Teenagers and young adults typically are involved in sports, clubs, jobs, community activities and have friends, Vos Winkel said.
"I think at least from what we're gleaning at this point there was very little of that," Vos Winkel said.
Lanza attended a few middle schools, was home schooled and appears to have spent limited time in high school, she said. She compared the case to a 5,000-piece puzzle and said officials had only a limited number of pieces.
"Piecing this enormous complex puzzle together, we're beginning to see some education disruption certainly in middle school and, we believe, in high school," Vos Winkel said. "I think education disruption is a feature. Those will be some of the issues we're going to explore more fully."
Connecticut Attorney General George Jepsen wants a judge to order Newtown school officials to release Lanza's school records.

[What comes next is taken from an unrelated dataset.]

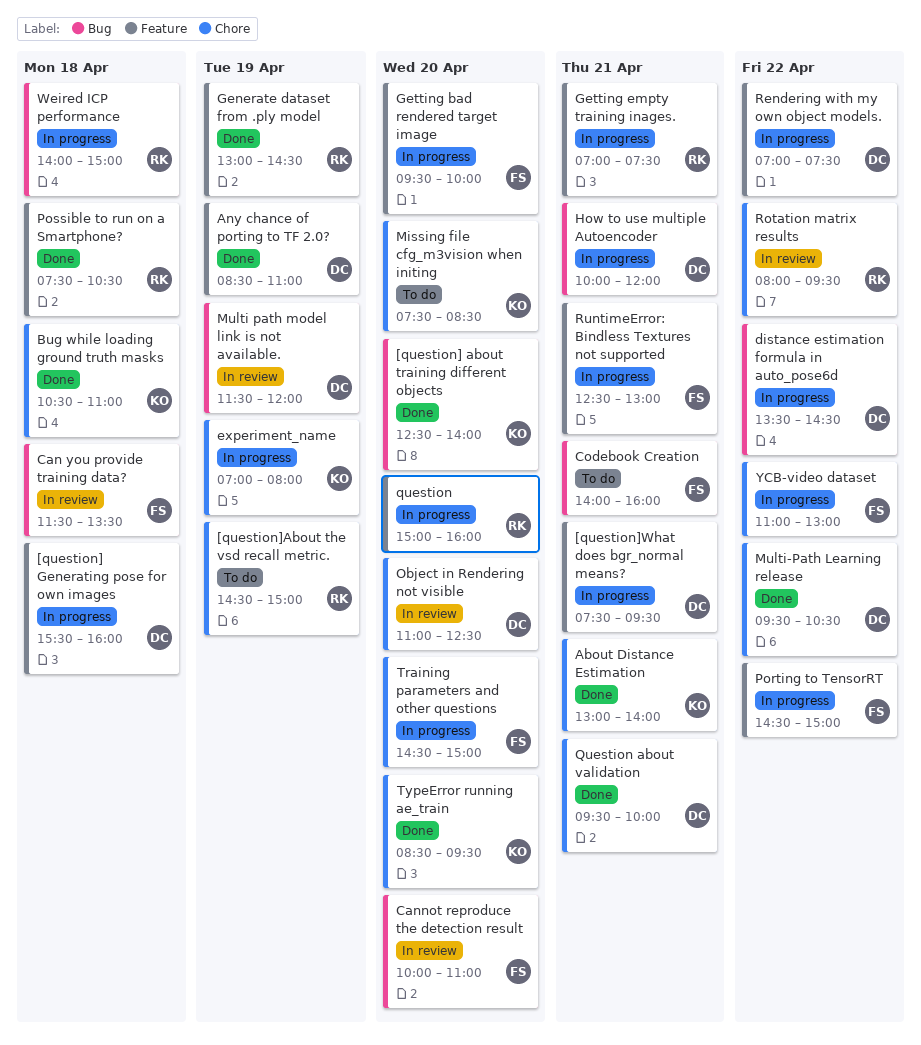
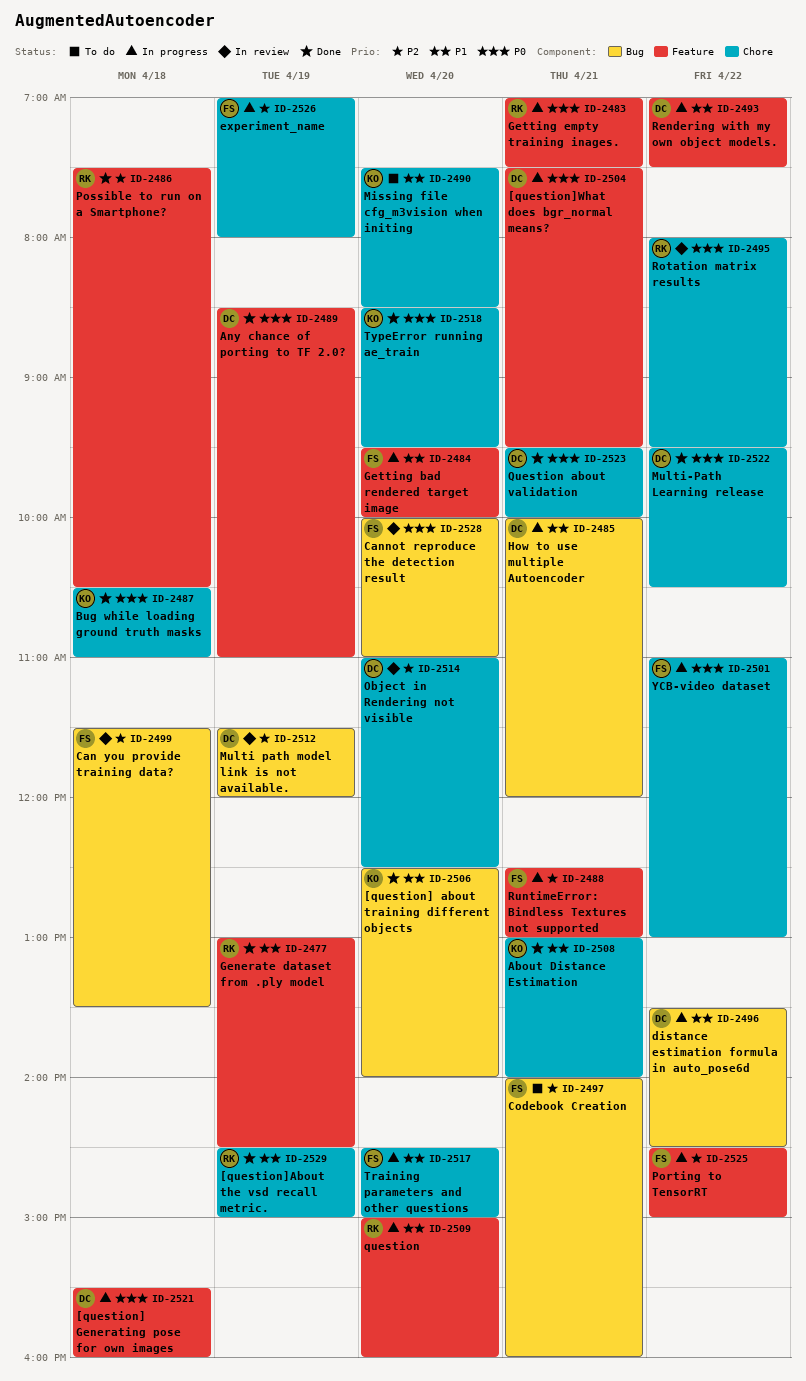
[question]About the vsd recall metric., status: To do -> Done
experiment_name, owner: KO -> FS
Weired ICP performance: present -> none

The child advocate's office first sought Lanza's school records in March, but Newtown school officials have not released the information.
District officials did not immediately return a phone message left Monday.
Lanza killed his mother at their home, then killed 20 first-graders and six educators at Sandy Hook Elementary School before killing himself as police officers arrived.
The child advocate's office has subpoenaed many records, not just school documents, Vos Winkel said.
"I think we have an obligation to at least conduct a review to the extent that we can to collect information to say, what are the lessons potentially to be learned here?" Vos Winkel said. "We hope there is something to learn and we're going to look very hard to see what it is."
A prosecutor said this month that a report on the investigation into the shooting will not be available until the fall. Authorities have not disclosed a possible motive for the massacre, which sparked new legislation in Connecticut and beyond on issues including gun control and school safety.